Les révélations des Paradise Papers sont-elles utiles ?

Paradise Papers/ ICIJ

Paradise Papers/ ICIJ

L’affaire des Paradise Papers, révélée notamment sur franceinfo grâce au service Enquêtes-Investigations de Radio France, suscite de nombreuses réactions d’auditeurs. Il y a les pour, il y a les contre. Jacques Monin, le directeur de ce service qui a longuement enquêté, répond aux auditeurs.

 

 

A quoi vont servir ces révélations ?

De nombreux auditeurs félicitent l’équipe pour ces révélations à propos des usagers – on va les appeler comme ça – des paradis fiscaux, de l’évasion et de l’optimisation fiscales. Comme le dit Alain : « Vous montrez bien que lorsqu’on est déjà très riche, on fait tout pour l’être encore plus ». Mais d’autres, fatalistes, estiment que tout cela ne sert à rien : « Tous les présidents de la République qui se succèdent, écrit Cédric, annoncent la fin des paradis fiscaux, une législation plus sérieuse, mais rien ne change vraiment ». Ou Elise : « Vous dénoncez des personnalités. Mais qu’est-ce qui va changer ? ».

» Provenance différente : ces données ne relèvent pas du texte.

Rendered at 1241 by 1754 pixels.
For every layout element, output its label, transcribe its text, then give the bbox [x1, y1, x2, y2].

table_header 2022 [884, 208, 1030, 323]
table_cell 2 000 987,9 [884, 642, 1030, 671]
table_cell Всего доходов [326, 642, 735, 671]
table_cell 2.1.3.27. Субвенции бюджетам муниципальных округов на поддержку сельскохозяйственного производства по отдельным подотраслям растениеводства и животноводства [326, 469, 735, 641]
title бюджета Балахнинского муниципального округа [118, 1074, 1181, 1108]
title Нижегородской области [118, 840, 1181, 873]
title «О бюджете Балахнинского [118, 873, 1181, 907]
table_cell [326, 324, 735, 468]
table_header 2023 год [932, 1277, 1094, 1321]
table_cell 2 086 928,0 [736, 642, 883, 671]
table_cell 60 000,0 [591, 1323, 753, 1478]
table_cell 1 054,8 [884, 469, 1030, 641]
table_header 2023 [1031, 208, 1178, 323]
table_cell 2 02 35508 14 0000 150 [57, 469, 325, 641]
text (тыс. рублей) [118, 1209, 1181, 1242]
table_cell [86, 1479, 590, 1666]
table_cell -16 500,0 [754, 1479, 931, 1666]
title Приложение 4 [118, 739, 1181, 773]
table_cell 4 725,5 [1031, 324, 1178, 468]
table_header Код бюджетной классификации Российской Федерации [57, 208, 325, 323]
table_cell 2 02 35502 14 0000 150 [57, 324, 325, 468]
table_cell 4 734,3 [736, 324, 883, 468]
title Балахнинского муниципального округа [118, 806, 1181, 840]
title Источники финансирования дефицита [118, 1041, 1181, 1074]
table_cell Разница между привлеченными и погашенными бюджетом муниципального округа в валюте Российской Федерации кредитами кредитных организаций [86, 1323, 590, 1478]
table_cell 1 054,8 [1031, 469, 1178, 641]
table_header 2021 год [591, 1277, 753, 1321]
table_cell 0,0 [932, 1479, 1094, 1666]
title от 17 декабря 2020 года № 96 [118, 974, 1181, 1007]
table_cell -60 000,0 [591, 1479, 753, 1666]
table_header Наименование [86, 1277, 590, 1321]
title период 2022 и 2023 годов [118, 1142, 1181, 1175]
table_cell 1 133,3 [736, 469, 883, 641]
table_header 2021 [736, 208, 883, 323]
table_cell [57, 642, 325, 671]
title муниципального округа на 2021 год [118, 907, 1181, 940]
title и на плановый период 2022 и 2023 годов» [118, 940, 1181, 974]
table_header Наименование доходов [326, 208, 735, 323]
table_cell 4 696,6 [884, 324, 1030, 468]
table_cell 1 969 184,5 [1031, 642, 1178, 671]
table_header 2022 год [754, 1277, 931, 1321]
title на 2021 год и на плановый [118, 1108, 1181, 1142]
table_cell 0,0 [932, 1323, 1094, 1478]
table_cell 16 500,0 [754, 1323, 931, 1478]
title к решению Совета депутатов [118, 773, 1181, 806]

« Ces révélations ont déjà servi à quelque chose. Quelques exemples : une enquête du fisc lituanien, la justice indonésienne a elle aussi lancé une enquête sur les enfants de l’ancien dictateur Suharto, 4 personnes ont été incarcérées en Argentine, la Commission Européenne va lancer une enquête sur l’île de Man, les Pays Bas aussi… Le parquet financier français a lancé une investigation qui a débouché sur 25 cibles et une personne a été jugée et condamnée.
On peut rappeler que beaucoup de ces pratiques sont légales. Il y a trois niveaux de pratiques légales et illégales : la fraude fiscale, l’abus de droit (exemple la TVA), et l’exemple de Total qui rapatrie de l’argent et c’est totalement légal. Le questionnement se situe aujourd’hui sur le niveau de légalité. »

Le rôle du consortium de journalistes ICIJ 

Plusieurs auditeurs estiment que vous avez beaucoup parlé des étrangers, mais peu des Français. Pour Jean-Noël, par exemple, « Pour éviter de parler des Français, on parle de la Reine d’Angleterre, d’un proche de Justin Trudeau, de sportifs étrangers, mais peu de noms d’exilés fiscaux français sont sortis ».

« C’est un faux procès d’intention; quand on enquête, on enquête sur tout.  Cette investigation a été coordonnée pas l’ICIJ, un consortium de journalistes International (Consortium of Investigative Journalists) et basé à Washington. Nous avons évoqué les situations du  réalisateur Jean-Jacques Annaud (il a régularisé sa situation à la suite de nos révélations),  Philippe Starck, Total, Engie. Toutes ces fuites viennent d’un cabinet Appleby , anglo-saxon basé aux Bermudes »

Pour d’autres auditeurs, vous avez dénoncé des personnalités. Mais comme le dit Gilles : « Pourquoi n’avoir pas braqué les projecteurs sur ces cabinets d’avocats spécialisés qui vendent ce genre d’arrangements ? Pensez-vous vraiment qu’un sportif comme Lewis Hamilton soit au courant de toutes les opérations qui touchent sa fortune ? ».

 » Ces fuites sont parties d’un cabinet d’avocat Appleby ; la commission européenne prépare par ailleurs une directive qui imposera à ces intermédiaires de déclarer leur montage. Les avocats d’Hamilton ont dû le conseiller, mais c’est tout de même quelqu’un qui cherche à échapper à l’impôt. »

Ces révélations sont le fruit d’une collaboration journalistique mondiale

Est-ce le seul moyen aujourd’hui de pouvoir révéler des scandales financiers ou fiscaux de cette importance ? Oui, car cette évasion fiscale se fait à l’échelle mondiale, donc nécessité d’une enquête mondiale. Ces multinationales ont des moyens énormes. Par conséquent, il est plus difficile d’attaquer 96 médias qu’un seul. C’est ce qui fait la force de cette enquête.